Authors: Boaz Barak, Ankur Moitra, Ryan O’Donnell, Prasad Raghavendra, Oded Regev, David Steurer, Luca Trevisan, Aravindan Vijayaraghavan, David Witmer, and John Wright

Published in: LIPIcs, Volume 40, Approximation, Randomization, and Combinatorial Optimization. Algorithms and Techniques (APPROX/RANDOM 2015)


Abstract
We show that for any odd k and any instance I of the max-kXOR constraint satisfaction problem, there is an efficient algorithm that finds an assignment satisfying at least a 1/2 + Omega(1/sqrt(D)) fraction of I's constraints, where D is a bound on the number of constraints that each variable occurs in. This improves both qualitatively and quantitatively on the recent work of Farhi, Goldstone, and Gutmann (2014), which gave a quantum algorithm to find an assignment satisfying a 1/2 Omega(D^{-3/4}) fraction of the equations. For arbitrary constraint satisfaction problems, we give a similar result for "triangle-free" instances; i.e., an efficient algorithm that finds an assignment satisfying at least a mu + Omega(1/sqrt(degree)) fraction of constraints, where mu is the fraction that would be satisfied by a uniformly random assignment.

▶ **What is asked**: Rewrite everything in the paper excerpt from "Authors: Boaz Barak, Ankur" down to "Techniques (APPROX/RANDOM 2015)", with "Published in" replaced by "Appeared in".

Stored records:
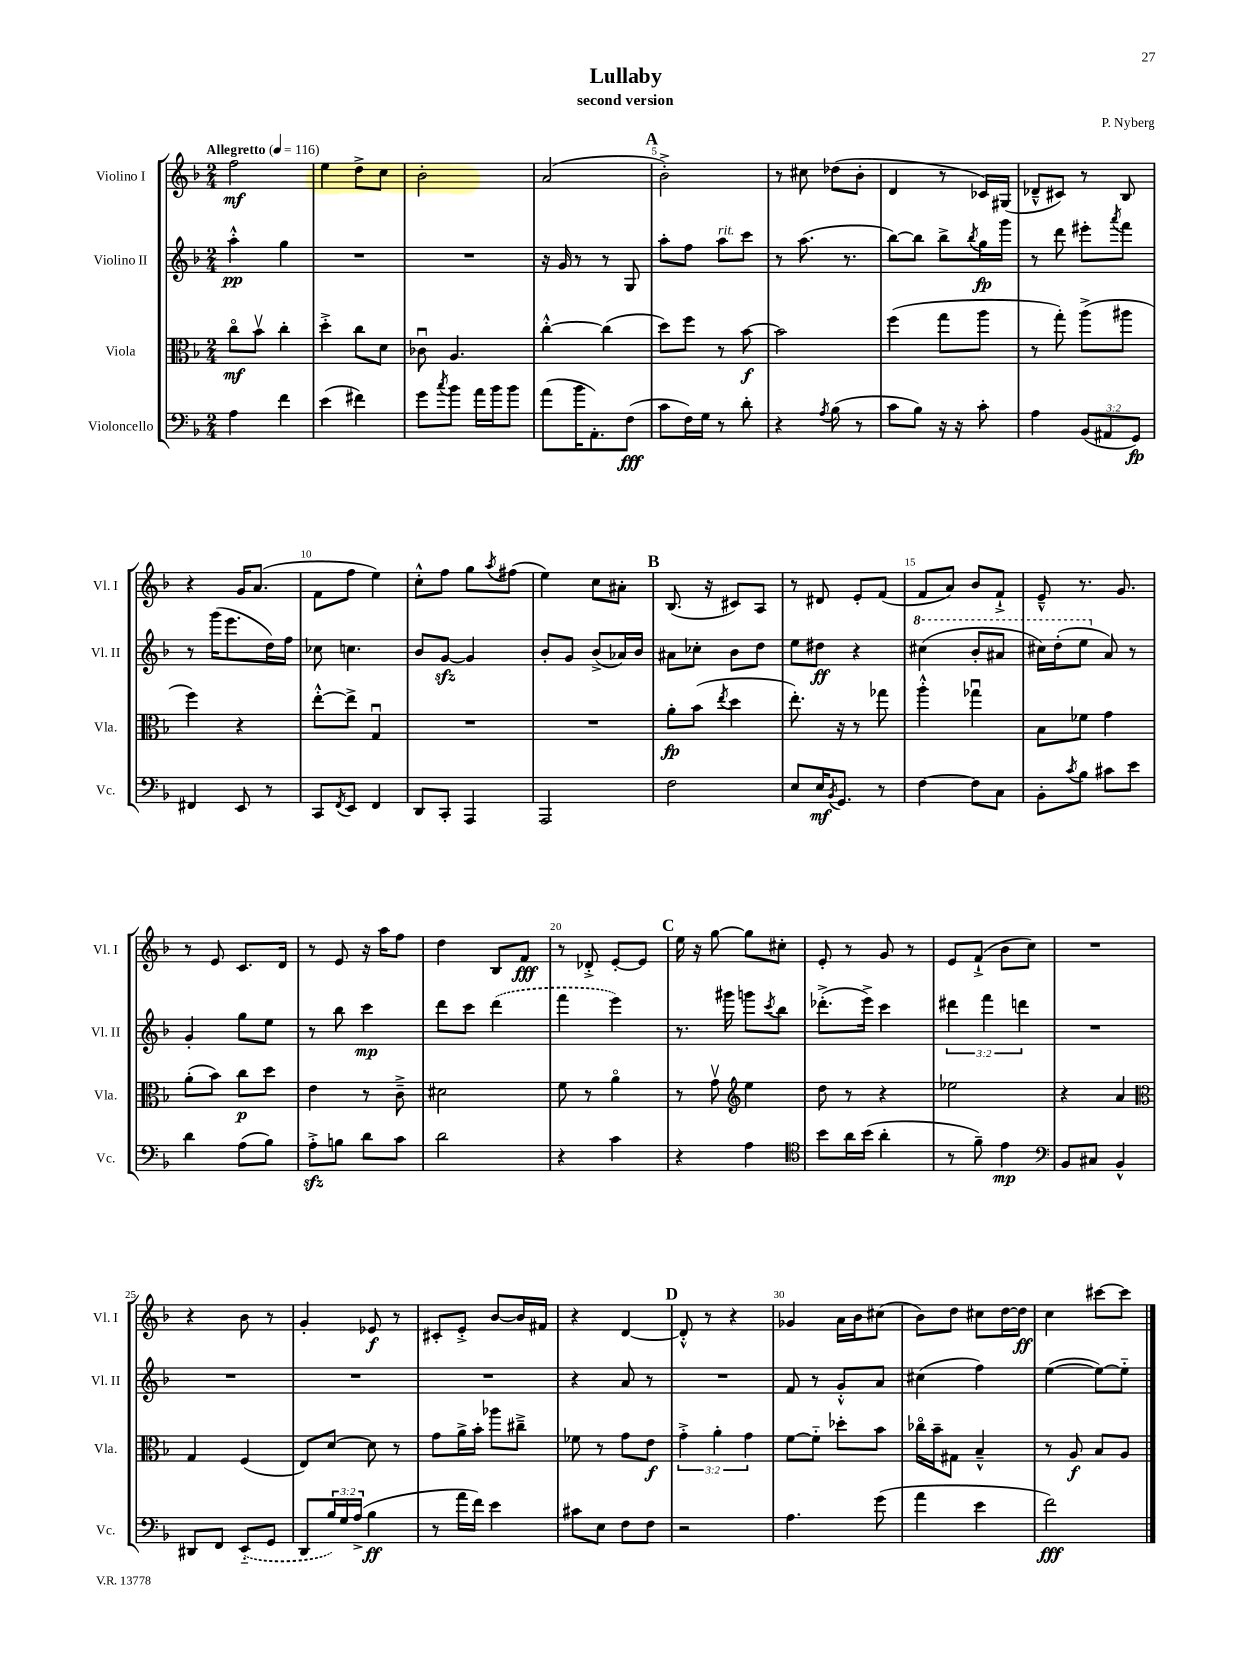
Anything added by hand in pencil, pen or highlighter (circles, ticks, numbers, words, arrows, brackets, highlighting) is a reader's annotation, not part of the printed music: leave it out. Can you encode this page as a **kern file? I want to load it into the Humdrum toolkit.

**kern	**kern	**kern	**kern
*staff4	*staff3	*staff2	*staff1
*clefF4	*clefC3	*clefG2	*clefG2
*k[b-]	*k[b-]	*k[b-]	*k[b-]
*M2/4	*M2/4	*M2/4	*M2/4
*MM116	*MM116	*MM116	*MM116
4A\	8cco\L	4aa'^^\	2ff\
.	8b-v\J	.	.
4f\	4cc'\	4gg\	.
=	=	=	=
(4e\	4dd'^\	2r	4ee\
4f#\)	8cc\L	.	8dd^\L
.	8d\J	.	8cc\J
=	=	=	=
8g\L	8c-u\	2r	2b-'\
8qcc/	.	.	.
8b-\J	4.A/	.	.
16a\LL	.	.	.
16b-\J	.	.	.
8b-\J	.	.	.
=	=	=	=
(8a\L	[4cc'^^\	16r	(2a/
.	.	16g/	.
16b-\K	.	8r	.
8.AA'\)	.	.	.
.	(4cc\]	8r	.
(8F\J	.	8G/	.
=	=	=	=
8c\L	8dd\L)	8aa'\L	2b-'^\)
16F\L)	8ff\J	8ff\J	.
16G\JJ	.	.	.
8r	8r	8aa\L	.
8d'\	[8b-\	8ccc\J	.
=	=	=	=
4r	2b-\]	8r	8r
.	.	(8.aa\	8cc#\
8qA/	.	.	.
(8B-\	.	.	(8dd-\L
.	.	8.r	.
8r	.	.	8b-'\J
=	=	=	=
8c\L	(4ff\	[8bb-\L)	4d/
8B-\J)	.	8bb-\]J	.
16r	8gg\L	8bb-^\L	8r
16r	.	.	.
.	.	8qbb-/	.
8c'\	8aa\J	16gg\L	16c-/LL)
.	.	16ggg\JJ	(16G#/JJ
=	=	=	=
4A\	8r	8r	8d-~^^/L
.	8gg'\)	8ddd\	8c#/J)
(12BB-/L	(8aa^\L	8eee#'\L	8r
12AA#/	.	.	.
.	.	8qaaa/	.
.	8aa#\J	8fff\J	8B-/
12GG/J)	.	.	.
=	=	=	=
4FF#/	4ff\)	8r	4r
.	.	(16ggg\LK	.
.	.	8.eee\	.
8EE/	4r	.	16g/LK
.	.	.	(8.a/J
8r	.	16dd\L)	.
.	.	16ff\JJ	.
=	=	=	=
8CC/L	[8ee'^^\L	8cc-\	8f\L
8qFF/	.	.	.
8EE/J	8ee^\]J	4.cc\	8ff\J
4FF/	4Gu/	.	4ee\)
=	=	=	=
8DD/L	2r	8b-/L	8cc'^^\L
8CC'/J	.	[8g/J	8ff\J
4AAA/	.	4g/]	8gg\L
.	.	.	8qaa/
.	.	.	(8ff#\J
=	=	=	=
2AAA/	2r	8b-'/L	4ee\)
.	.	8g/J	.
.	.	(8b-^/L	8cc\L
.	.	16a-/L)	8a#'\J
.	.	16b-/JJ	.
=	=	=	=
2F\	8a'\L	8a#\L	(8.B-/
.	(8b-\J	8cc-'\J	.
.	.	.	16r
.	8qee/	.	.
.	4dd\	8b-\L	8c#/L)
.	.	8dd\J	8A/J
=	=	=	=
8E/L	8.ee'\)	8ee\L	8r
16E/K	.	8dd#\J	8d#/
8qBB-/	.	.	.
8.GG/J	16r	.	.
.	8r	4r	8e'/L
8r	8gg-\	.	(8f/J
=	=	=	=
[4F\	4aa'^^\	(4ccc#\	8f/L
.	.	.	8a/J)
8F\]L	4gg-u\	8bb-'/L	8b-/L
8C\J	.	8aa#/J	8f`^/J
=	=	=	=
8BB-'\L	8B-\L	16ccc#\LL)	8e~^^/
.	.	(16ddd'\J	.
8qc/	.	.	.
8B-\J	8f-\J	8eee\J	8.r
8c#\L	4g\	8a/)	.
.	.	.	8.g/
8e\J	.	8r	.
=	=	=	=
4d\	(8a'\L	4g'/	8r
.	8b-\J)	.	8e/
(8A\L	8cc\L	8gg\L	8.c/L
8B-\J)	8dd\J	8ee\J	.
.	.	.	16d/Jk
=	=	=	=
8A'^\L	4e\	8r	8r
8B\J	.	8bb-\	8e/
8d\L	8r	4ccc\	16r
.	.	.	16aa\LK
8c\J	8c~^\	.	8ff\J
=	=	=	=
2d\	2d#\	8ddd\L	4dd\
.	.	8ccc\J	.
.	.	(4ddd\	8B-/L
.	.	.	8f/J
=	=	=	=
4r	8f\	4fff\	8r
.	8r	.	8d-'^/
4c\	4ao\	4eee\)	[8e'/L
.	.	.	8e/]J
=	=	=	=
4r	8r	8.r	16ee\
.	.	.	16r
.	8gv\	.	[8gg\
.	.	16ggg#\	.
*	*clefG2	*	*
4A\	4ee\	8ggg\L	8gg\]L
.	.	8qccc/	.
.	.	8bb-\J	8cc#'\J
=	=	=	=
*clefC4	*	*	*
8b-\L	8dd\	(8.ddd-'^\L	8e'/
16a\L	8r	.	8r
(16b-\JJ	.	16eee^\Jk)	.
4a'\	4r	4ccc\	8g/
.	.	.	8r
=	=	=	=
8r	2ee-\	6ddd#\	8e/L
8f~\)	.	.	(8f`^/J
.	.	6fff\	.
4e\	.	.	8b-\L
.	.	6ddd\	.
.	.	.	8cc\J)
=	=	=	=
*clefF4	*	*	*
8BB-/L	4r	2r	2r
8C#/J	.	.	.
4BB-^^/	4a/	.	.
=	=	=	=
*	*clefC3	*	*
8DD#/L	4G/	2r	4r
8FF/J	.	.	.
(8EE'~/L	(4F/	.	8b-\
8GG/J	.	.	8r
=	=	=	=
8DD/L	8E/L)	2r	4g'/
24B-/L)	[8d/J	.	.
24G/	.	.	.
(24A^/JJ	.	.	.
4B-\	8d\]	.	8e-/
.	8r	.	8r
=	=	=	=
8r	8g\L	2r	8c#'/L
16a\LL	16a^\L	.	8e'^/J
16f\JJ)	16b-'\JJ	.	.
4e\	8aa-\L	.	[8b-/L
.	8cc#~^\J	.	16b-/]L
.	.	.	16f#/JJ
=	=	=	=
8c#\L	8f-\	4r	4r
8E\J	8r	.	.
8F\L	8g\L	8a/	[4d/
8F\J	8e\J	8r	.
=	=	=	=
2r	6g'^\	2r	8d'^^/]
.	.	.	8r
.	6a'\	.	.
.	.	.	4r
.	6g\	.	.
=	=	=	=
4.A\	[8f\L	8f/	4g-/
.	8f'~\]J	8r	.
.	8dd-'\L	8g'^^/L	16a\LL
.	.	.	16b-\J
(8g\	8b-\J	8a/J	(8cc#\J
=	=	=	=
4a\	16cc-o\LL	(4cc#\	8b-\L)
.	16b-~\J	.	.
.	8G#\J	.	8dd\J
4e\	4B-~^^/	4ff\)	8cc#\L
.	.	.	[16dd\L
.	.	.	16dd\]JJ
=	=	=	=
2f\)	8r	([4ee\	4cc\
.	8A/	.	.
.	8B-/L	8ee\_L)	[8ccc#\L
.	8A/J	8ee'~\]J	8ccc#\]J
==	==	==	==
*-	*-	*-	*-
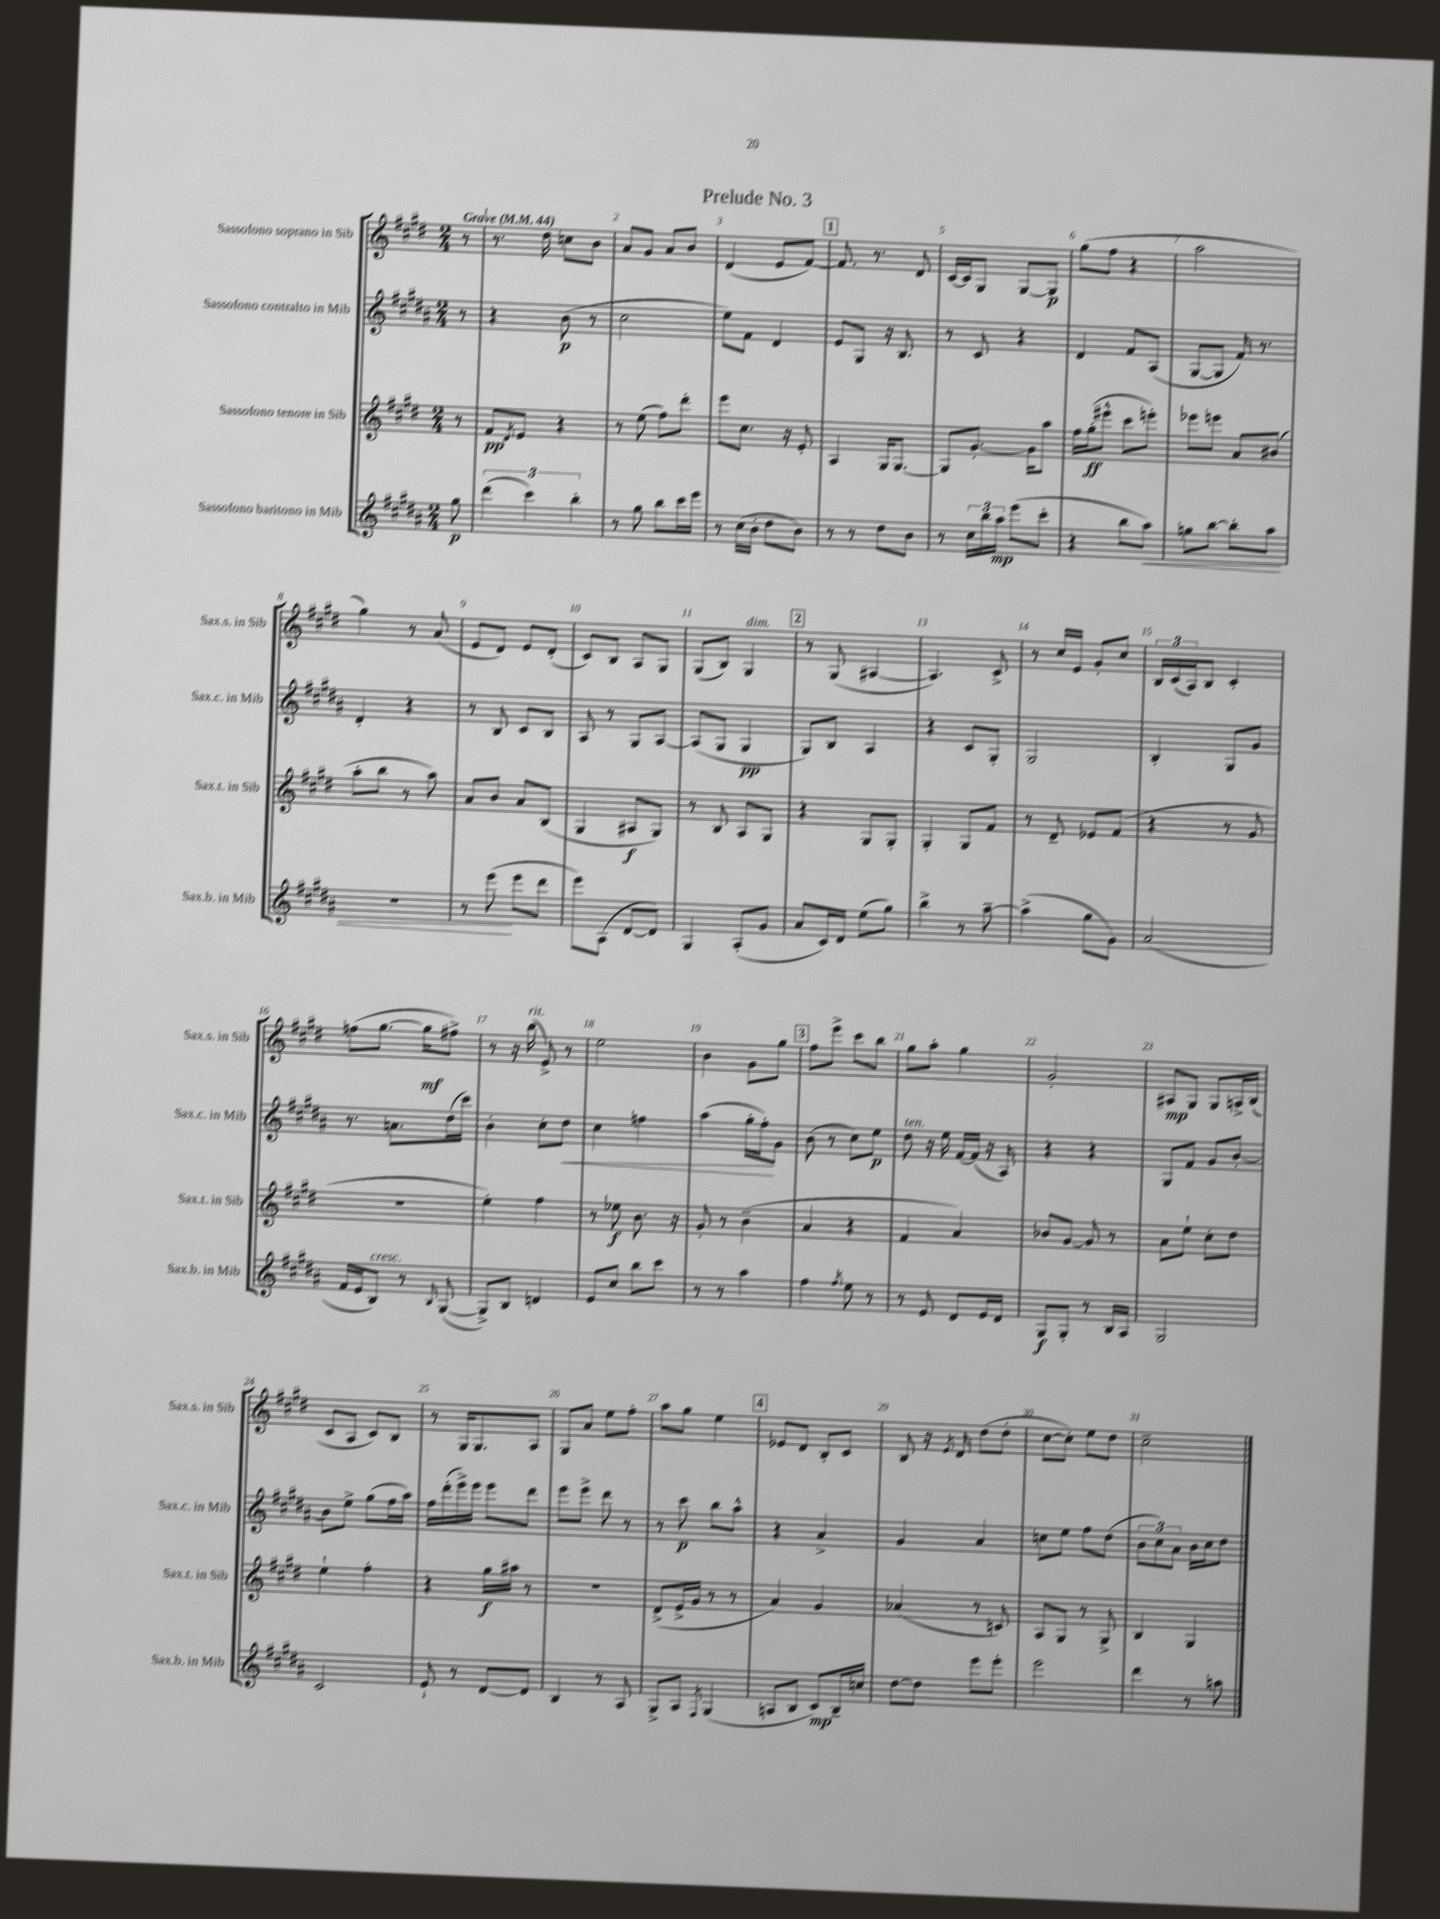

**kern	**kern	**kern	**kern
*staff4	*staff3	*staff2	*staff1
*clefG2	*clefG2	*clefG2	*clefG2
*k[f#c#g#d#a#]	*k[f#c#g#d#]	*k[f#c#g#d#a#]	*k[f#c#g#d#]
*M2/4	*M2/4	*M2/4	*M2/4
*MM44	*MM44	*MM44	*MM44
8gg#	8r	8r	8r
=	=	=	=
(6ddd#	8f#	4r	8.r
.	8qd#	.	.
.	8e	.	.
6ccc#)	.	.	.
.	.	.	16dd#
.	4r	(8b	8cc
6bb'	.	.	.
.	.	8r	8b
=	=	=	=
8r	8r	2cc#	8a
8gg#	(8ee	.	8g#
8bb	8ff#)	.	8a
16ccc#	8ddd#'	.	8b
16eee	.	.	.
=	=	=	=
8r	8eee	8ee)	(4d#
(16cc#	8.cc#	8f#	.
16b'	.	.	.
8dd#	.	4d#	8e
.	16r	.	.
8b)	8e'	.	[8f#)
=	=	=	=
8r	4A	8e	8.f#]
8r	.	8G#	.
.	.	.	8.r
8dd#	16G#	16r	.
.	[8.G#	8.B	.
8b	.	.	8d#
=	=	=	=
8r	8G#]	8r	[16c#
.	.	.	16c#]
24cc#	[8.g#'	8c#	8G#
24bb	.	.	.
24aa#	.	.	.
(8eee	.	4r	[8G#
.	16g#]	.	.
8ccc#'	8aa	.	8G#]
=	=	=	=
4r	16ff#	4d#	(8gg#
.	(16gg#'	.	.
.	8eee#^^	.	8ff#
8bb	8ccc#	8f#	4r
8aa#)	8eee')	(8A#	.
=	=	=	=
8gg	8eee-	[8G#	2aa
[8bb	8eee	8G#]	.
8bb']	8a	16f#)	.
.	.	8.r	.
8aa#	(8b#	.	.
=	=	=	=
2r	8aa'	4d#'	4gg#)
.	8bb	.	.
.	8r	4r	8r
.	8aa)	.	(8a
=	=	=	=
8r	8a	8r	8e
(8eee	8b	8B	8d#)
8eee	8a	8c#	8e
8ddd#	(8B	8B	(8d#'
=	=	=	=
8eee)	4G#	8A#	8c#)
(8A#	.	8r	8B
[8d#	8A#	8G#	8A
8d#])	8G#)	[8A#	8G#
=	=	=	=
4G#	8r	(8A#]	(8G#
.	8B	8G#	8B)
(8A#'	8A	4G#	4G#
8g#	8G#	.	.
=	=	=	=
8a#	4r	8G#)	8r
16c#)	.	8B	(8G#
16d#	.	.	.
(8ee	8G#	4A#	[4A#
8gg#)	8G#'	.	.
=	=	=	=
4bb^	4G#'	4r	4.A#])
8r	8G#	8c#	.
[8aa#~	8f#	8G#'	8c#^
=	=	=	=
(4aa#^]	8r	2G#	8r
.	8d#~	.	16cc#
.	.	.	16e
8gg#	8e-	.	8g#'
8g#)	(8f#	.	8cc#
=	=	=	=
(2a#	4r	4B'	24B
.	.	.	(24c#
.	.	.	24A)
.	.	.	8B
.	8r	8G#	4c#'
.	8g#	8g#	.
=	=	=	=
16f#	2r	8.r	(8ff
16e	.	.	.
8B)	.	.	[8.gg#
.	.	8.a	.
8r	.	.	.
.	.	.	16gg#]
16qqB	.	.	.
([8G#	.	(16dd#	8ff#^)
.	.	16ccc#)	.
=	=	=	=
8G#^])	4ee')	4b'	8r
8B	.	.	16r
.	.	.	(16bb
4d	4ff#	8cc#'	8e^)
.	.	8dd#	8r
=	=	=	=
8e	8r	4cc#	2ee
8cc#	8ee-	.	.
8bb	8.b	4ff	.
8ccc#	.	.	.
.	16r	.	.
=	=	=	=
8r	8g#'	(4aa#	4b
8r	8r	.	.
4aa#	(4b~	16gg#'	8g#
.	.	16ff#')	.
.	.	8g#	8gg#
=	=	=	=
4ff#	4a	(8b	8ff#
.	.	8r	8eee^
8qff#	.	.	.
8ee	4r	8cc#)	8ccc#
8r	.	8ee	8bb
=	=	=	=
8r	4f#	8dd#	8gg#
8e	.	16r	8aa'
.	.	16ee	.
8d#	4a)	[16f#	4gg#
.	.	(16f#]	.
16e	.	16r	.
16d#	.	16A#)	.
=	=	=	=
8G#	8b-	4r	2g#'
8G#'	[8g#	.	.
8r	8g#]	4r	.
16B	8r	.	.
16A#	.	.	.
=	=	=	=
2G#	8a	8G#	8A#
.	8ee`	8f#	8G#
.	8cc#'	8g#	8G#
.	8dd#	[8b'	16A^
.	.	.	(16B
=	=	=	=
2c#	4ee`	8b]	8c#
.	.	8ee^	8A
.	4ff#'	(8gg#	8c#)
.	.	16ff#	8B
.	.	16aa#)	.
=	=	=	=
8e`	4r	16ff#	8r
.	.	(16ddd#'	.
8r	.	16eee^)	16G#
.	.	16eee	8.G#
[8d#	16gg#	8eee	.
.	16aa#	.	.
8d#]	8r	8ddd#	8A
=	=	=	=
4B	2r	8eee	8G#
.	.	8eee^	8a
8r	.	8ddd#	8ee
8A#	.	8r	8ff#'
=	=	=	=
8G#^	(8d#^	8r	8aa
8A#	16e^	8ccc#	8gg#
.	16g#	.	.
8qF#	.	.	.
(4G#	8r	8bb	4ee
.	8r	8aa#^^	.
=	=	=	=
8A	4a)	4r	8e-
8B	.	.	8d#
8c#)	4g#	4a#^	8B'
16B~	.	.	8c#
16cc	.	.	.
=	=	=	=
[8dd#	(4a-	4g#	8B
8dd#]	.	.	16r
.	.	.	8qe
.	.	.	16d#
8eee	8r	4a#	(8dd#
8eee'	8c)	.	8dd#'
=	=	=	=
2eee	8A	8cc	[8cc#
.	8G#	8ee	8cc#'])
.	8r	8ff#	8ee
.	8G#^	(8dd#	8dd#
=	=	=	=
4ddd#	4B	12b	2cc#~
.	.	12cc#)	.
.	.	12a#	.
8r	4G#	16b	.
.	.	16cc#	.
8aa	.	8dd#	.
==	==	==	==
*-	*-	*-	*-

▶ **Output for this task**:
Authors: Boaz Barak, Ankur Moitra, Ryan O’Donnell, Prasad Raghavendra, Oded Regev, David Steurer, Luca Trevisan, Aravindan Vijayaraghavan, David Witmer, and John Wright

Appeared in: LIPIcs, Volume 40, Approximation, Randomization, and Combinatorial Optimization. Algorithms and Techniques (APPROX/RANDOM 2015)